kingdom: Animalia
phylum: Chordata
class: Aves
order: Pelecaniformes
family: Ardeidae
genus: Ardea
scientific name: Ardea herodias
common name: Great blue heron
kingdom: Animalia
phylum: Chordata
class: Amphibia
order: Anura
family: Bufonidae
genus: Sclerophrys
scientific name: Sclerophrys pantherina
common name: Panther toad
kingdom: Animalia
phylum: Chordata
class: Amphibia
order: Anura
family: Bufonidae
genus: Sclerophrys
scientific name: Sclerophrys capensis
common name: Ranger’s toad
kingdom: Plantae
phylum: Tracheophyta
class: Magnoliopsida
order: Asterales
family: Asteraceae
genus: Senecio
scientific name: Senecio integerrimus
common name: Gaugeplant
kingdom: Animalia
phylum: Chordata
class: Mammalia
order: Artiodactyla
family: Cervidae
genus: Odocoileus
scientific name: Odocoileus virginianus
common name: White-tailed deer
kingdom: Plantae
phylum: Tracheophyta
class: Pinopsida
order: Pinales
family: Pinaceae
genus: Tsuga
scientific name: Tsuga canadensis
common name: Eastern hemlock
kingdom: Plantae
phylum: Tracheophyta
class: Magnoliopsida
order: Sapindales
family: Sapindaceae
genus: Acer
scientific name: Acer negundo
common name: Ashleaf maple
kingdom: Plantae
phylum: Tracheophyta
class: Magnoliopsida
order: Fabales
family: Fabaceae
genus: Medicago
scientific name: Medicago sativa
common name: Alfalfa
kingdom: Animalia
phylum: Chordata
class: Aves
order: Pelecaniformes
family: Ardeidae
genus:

********************

**GOAL**
Write out the lines for every item above, from kingdom to common name, word for word and in the same order.

**EXPECTED ANSWER**
kingdom: Animalia
phylum: Chordata
class: Aves
order: Pelecaniformes
family: Ardeidae
genus: Ardea
scientific name: Ardea herodias
common name: Great blue heron
kingdom: Animalia
phylum: Chordata
class: Amphibia
order: Anura
family: Bufonidae
genus: Sclerophrys
scientific name: Sclerophrys pantherina
common name: Panther toad
kingdom: Animalia
phylum: Chordata
class: Amphibia
order: Anura
family: Bufonidae
genus: Sclerophrys
scientific name: Sclerophrys capensis
common name: Ranger’s toad
kingdom: Plantae
phylum: Tracheophyta
class: Magnoliopsida
order: Asterales
family: Asteraceae
genus: Senecio
scientific name: Senecio integerrimus
common name: Gaugeplant
kingdom: Animalia
phylum: Chordata
class: Mammalia
order: Artiodactyla
family: Cervidae
genus: Odocoileus
scientific name: Odocoileus virginianus
common name: White-tailed deer
kingdom: Plantae
phylum: Tracheophyta
class: Pinopsida
order: Pinales
family: Pinaceae
genus: Tsuga
scientific name: Tsuga canadensis
common name: Eastern hemlock
kingdom: Plantae
phylum: Tracheophyta
class: Magnoliopsida
order: Sapindales
family: Sapindaceae
genus: Acer
scientific name: Acer negundo
common name: Ashleaf maple
kingdom: Plantae
phylum: Tracheophyta
class: Magnoliopsida
order: Fabales
family: Fabaceae
genus: Medicago
scientific name: Medicago sativa
common name: Alfalfa
kingdom: Animalia
phylum: Chordata
class: Aves
order: Pelecaniformes
family: Ardeidae
genus:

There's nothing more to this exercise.